Она закусила губу, чтобы не застонать. «Кто знает, что еще будет», — глухо шумел в ее ушах отзвук мужниных слов.

Утром она встала с синевой под глазами, с головной болью. Хожиняк лениво бродил по усадьбе.

— За что бы взяться? Который теперь час? Скоро он прилетит?

Ядвига посмотрела на часы.

— Должен быть через полчаса. Может, мне пока к матери сбегать?

— Что ж, иди. Только скорей возвращайся, все-таки лучше в такое время дома сидеть.

Вот этого она и опасалась. Все, что угодно, только не сидеть взаперти, ничего не зная, не видя!

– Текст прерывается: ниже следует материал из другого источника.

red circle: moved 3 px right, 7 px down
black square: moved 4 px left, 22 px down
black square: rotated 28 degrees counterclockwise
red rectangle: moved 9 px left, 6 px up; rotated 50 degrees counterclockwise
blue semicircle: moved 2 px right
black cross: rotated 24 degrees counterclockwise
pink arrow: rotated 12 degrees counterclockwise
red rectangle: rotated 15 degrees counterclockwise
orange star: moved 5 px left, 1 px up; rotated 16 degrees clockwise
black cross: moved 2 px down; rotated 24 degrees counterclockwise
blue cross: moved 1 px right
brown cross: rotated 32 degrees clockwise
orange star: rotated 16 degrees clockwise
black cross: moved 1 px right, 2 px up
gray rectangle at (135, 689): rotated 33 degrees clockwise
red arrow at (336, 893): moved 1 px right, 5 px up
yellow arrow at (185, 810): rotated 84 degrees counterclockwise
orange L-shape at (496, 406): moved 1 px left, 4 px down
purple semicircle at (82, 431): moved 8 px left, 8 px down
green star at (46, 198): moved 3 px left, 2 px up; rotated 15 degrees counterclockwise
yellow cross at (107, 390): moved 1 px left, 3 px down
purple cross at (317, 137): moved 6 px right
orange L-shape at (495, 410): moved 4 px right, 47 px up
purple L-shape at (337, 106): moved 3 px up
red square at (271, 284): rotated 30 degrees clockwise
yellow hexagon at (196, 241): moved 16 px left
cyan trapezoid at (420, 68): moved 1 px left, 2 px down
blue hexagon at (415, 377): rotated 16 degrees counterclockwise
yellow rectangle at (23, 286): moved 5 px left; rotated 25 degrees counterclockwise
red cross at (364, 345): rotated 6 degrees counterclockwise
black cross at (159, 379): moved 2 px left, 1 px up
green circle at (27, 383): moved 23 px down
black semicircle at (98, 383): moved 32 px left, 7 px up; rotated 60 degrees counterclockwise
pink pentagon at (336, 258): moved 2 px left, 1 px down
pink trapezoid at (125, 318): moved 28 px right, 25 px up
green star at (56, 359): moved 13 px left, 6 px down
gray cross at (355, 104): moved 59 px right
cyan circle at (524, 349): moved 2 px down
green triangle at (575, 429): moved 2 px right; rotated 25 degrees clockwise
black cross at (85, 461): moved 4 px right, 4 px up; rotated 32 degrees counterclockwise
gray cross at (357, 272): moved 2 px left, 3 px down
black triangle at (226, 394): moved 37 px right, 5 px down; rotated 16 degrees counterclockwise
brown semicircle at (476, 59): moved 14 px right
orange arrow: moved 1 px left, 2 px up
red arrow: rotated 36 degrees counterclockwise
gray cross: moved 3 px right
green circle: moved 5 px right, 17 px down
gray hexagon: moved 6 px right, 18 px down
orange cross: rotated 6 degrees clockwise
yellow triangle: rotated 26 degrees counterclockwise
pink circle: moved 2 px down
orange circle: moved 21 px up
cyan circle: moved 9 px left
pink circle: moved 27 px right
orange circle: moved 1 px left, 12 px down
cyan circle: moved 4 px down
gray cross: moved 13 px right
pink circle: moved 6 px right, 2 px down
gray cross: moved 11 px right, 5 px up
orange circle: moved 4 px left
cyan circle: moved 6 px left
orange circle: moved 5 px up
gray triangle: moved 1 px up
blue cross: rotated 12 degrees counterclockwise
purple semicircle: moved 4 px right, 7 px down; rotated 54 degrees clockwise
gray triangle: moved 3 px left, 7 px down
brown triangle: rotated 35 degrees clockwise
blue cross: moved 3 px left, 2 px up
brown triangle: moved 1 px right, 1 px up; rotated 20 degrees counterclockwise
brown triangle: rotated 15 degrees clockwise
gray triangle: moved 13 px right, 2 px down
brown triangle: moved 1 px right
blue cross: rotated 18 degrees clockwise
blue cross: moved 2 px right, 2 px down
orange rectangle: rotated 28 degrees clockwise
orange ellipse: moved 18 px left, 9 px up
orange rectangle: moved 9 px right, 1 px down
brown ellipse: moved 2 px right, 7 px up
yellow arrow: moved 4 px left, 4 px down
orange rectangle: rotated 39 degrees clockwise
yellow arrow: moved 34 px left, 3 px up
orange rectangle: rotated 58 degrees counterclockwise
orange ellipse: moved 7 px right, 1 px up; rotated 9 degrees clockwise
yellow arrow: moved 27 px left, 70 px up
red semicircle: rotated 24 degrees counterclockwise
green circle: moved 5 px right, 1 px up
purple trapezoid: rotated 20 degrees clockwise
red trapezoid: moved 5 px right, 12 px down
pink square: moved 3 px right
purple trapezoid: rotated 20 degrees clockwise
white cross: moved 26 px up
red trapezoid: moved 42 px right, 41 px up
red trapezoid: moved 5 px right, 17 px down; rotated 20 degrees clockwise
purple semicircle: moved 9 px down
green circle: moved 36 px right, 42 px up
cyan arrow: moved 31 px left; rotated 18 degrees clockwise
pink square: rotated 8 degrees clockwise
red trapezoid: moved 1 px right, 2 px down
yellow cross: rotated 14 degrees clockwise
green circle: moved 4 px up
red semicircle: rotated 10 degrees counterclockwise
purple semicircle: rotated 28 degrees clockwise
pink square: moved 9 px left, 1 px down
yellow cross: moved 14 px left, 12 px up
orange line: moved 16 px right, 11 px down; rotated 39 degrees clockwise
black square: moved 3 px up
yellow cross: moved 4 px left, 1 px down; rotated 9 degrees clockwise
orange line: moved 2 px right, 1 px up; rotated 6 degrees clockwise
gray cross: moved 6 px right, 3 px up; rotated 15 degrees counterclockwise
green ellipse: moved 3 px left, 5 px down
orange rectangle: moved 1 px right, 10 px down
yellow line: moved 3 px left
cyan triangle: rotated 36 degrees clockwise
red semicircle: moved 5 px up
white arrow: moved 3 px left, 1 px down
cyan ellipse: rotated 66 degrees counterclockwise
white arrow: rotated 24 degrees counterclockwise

Она с детства помнила один случай: кто-то вскапывает грядки в огороде, — скорей всего это батрак, которого мать держала, пока она и Стефек были слишком малы, чтобы помогать как следует по хозяйству. Удар лопаты — и отваливается гладкий и лоснящийся, ровно срезанный пласт; под ним, в глубине, темный бархат кротовой шкурки. Одно движение лопаты вскрывает норку, и тотчас железо обрушивается на зверька. Парень осторожно берет двумя пальцами убитого крота и бросает на тропинку.

— Смотри, какой большой.

Маленькая Ядвига стоит на дорожке. У нее что-то подступает к горлу от неописуемого страха, отвращения и жалости, от смешанного чувства, с которым она не в силах совладать. Убитый крот и потом часто возникал в ее снах, преследовал в кошмарах, а вид батрака, который убил его, стал невыносимым. Теперь всякий раз, как над крышей слышался рокот самолетов, ей казалось, что она и есть тот самый крот, который переполнил ее таким ужасом. Она вскакивала, чтобы выбежать на воздух, стать под деревом, видеть все сквозь кружевную завесу ветвей, лечь между грядами, смотреть прямо на небо, открытыми глазами смотреть на металлическую птицу, на летающую смерть. Но Хожиняк кричал на нее и втаскивал ее в комнату, где она корчилась от непреодолимого страха.